Second, meat digests almost completely. The proof of this is just how little waste is excreted after eating meat (or any animal food). The amount of waste will typically be less than half, and it will be more optimally formed which goes against a lot of the plant-based propaganda that says you need to eat fibre or you will have diarrhoea. This is simply wrong. Fibre is like a band-aid, if you're eating a terrible (plant-based) diet, you will have diarrhoea, and fibre is a way to try to mitigate this. Except it often means trading diarrhoea for constipation. Look up any ex-vegan interview and you will come across either diarrhoea or constipation and often both. All food "rots" in the colon but the problem is much worse with fibrous plant foods since there is far more waste that sits there for longer.

I've been eating animal-based for almost a decade, long before the whole carnivore thing became popular. I don't eat any fibre or vegetables whatsoever, only a little fruit occasionally. I poop regularly daily, about half the amount I did in the past, and I rarely need to wipe much because it's very well formed. I don't fart or get bloated either.
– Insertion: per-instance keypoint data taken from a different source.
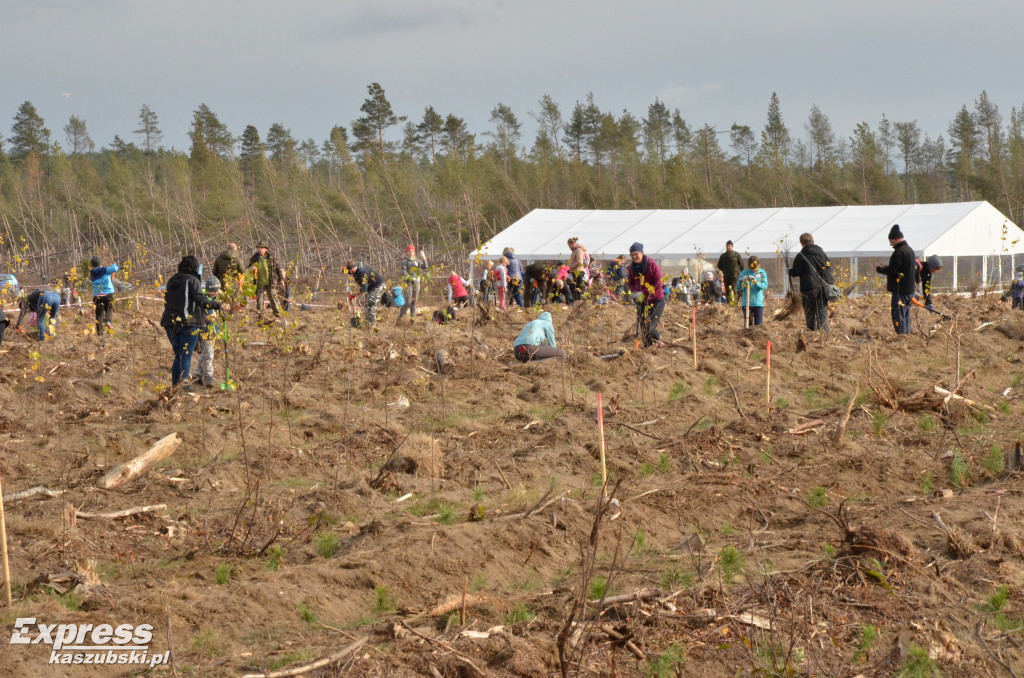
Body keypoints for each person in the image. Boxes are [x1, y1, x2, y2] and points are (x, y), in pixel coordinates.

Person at [160, 256, 229, 388]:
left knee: (178, 355)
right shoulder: (193, 280)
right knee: (185, 355)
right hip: (188, 323)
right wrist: (218, 305)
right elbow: (201, 300)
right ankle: (184, 384)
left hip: (169, 323)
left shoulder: (171, 281)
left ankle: (175, 385)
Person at [788, 232, 834, 332]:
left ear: (801, 243)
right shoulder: (821, 253)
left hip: (808, 289)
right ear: (812, 241)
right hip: (822, 289)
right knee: (822, 314)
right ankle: (824, 336)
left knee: (810, 314)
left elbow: (796, 272)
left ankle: (811, 336)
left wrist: (789, 271)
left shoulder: (801, 255)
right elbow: (828, 268)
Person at [875, 225, 916, 335]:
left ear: (896, 239)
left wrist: (879, 269)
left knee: (898, 316)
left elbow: (893, 271)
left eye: (891, 241)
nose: (890, 244)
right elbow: (901, 269)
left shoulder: (899, 252)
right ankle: (908, 338)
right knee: (906, 317)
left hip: (900, 291)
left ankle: (902, 338)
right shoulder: (910, 251)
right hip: (909, 291)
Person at [627, 242, 665, 348]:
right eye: (632, 255)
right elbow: (631, 283)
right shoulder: (631, 268)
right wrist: (634, 292)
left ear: (642, 253)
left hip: (656, 299)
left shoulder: (652, 264)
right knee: (643, 326)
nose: (634, 257)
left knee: (650, 326)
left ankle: (660, 341)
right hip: (642, 301)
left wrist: (642, 292)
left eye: (636, 254)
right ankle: (648, 348)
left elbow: (658, 283)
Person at [195, 277, 222, 388]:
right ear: (207, 289)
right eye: (213, 291)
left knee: (204, 354)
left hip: (213, 330)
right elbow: (199, 316)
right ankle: (209, 377)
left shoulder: (216, 300)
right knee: (209, 355)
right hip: (205, 331)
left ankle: (197, 375)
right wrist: (206, 318)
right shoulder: (202, 300)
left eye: (216, 291)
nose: (215, 293)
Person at [248, 242, 284, 317]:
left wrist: (281, 279)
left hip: (270, 282)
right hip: (259, 283)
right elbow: (248, 269)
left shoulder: (271, 258)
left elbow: (278, 268)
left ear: (266, 249)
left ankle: (277, 315)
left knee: (273, 299)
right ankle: (260, 317)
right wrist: (251, 269)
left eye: (262, 248)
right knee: (259, 301)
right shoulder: (254, 258)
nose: (260, 249)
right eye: (259, 247)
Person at [346, 260, 386, 326]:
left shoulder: (363, 273)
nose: (350, 272)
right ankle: (368, 322)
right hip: (371, 287)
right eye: (349, 270)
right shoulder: (356, 265)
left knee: (371, 304)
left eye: (352, 270)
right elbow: (348, 269)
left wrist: (354, 295)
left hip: (378, 286)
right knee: (367, 305)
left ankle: (371, 326)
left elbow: (364, 289)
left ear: (355, 267)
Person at [89, 256, 119, 335]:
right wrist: (114, 264)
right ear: (100, 263)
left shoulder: (91, 272)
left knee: (99, 315)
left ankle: (100, 335)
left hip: (97, 296)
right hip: (108, 293)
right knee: (109, 309)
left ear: (92, 265)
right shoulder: (105, 269)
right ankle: (108, 322)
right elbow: (115, 269)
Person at [736, 256, 769, 326]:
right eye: (752, 268)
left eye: (755, 268)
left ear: (758, 265)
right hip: (747, 303)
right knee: (748, 325)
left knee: (758, 326)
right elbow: (738, 288)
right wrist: (741, 280)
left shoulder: (762, 273)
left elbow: (765, 286)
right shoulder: (744, 273)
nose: (753, 270)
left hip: (758, 303)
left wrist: (757, 283)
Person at [398, 245, 426, 323]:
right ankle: (400, 317)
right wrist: (411, 278)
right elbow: (404, 272)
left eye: (412, 251)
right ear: (406, 253)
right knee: (408, 302)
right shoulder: (404, 262)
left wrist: (423, 257)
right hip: (408, 283)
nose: (411, 253)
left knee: (414, 302)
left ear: (414, 252)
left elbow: (425, 266)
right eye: (409, 251)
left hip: (417, 284)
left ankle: (412, 321)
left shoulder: (417, 261)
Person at [717, 240, 743, 304]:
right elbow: (719, 265)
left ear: (732, 247)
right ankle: (729, 303)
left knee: (735, 290)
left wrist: (742, 274)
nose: (728, 247)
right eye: (727, 246)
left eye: (729, 246)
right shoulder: (723, 256)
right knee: (728, 290)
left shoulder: (736, 255)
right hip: (726, 276)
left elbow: (742, 265)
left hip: (735, 277)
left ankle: (735, 303)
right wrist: (724, 270)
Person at [566, 237, 590, 303]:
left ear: (573, 243)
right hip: (575, 271)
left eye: (570, 246)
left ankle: (579, 302)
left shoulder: (578, 250)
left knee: (579, 288)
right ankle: (576, 302)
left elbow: (579, 262)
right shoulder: (575, 251)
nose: (569, 248)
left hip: (579, 271)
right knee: (574, 288)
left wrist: (571, 266)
This is like the holy grail to a lot of people especially women who are forcing themselves to eat stupid modern foods and suffer in silence. It's all the fault of activist-scientists pushing lies about meat.

[–] [deleted] 0 pt (edited )

Fibre is like a band-aid, if you're eating a terrible (plant-based) diet, you will have diarrhoea, and fibre is a way to try to mitigate this.

I eat a bigass greeny fibery salad at least twice a month. It was this "correction" to my diet that seems to have made the machinery work much better.

Wouldn't be a good idea to go exclusively salad shooter.. but in moderation, the guts much happier with some greens now and then, than without.

Edit: literally triggered..

[–] 1 pt

could it not be the case that chewed/half digested meat looks kind of like poop

There is no "half digested meat", he addressed that :25

It's even more ridiculous. Food rots when it is broken down by bacteria. Guess what's in your colon and intestines? Bacteria which breaks down food that didn't yet get broken down upstream. The purpose of these organs is to rot food. All food rots in your colon.

[–] 1 pt

Oh ffs. It is not. Rotting is a different process to digestion.

Acid breaks it down, the bacteria processes it more, and it eventually begins to ferment.

The difference is in the types of bacteria. https://fermenterskitchen.com/difference-fermenting-and-rotting/

[–] 0 pt

I mean , to clarify ,

Nobody wants pounds of matter in their system sitting around in some fold, whether it be "digesting" or not.

I would think we already have the science to back up this claim.

The type of food not being digested is another story.